The State of Lending Business
In 2019, a subprime auto-lender was grappling with record low volumes of underwriting, and concerned senior management was busy formulating strategies to boost the volume and move capital faster. Several companies dealt with the same problem during the 2020 pandemic, but with added operational constraints. Manual home loan processing typically takes about 52 days, for example - and this year, loan approval rates have dropped by 50% on an average. In today's digital economy, leading finance companies are capitalizing on vast amounts of consumer data and artificial intelligence to turn the tables around. Artificial intelligence in loan processing turns it instantaneous, cost-effective, convenient, and boost loan volumes in no time. In other words, artificial intelligence holds the keys to thriving in today's cut-throat marketplace that's getting fiercer with the arrival of alternative lending platforms and fintechs.

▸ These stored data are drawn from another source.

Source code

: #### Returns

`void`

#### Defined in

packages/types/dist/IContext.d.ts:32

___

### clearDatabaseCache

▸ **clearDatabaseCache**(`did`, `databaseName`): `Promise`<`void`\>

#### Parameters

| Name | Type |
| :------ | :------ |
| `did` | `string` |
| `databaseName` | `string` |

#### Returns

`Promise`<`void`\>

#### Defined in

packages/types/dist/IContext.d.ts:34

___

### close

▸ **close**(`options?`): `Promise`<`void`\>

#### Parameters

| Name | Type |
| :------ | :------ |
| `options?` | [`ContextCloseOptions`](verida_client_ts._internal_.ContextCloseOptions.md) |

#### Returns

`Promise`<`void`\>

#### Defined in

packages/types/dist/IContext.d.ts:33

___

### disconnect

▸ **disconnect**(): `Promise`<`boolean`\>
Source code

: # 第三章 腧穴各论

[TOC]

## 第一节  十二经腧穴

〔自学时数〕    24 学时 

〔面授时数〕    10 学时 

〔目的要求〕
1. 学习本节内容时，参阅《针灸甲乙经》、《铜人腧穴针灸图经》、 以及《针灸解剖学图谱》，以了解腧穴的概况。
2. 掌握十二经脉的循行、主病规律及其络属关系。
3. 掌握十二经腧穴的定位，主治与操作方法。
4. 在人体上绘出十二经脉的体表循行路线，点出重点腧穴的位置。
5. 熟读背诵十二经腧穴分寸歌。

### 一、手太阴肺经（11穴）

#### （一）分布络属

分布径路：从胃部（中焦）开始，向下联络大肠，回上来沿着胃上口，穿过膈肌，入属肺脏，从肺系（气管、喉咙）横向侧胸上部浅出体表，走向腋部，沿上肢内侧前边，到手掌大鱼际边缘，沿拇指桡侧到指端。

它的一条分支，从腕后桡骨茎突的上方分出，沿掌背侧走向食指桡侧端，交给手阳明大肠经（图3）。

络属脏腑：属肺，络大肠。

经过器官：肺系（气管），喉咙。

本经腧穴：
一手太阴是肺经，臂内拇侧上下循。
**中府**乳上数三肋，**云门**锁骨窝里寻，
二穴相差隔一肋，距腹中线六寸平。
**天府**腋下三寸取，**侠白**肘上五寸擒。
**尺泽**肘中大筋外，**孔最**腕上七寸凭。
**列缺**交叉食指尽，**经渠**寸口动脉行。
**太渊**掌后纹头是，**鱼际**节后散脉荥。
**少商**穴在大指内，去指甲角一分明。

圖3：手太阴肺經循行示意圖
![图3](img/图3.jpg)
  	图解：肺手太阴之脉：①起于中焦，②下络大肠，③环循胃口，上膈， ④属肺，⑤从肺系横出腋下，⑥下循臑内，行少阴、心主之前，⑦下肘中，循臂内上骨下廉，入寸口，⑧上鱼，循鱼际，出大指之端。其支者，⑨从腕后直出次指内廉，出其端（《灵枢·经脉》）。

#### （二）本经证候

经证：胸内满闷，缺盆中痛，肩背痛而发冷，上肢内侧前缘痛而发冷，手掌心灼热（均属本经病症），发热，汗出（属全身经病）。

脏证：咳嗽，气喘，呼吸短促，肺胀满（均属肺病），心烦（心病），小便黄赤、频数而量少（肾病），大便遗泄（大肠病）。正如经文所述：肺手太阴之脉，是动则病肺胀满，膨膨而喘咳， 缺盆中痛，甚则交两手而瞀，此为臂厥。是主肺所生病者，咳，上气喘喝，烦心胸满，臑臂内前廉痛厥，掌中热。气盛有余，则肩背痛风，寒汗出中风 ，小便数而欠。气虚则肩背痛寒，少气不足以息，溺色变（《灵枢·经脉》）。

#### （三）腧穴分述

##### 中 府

The Rise of Digital-led Automated Loan Processing
Traditional loan processing usually constitutes manual reviewing of documents for risk profiling, credit review, underwriting, servicing, and delinquency management. The manual nature of these operations results in significantly high costs for the lenders. It could manifest in the form of expensive employee-hours, lost time, and bad customer experience. However, in a digitally interconnected world, these processes have become obsolete and are a significant roadblock for the lenders who want to achieve high profitability in the lowest possible time. Personal and business credit customers alike want a seamless and lightning-fast loan approval and fund disbursement process. Observing this puzzle in the context of increasingly massive amounts of customer data, Fintech companies took the lead and gave birth to artificial intelligence and automation-based lending.
Driving Digital Transformation in Lending with Artificial Intelligence and Automation
Automated KYC Verification
Automated KYC processing leverages computer vision technologies. These advanced technologies use deep learning models for processing image and biometric data, and 3rd party cloud services for cross-validating data from multiple sources. Coupled with end-to-end automation of the KYC process, lenders can now reduce the traditional 2-3 days long, manual and physical process to an instantaneous, low-touch digital process. In addition to surging onboarding rates, automated, artificial intelligence-assisted KYC verification can eliminate human error and massively reduce onboarding costs.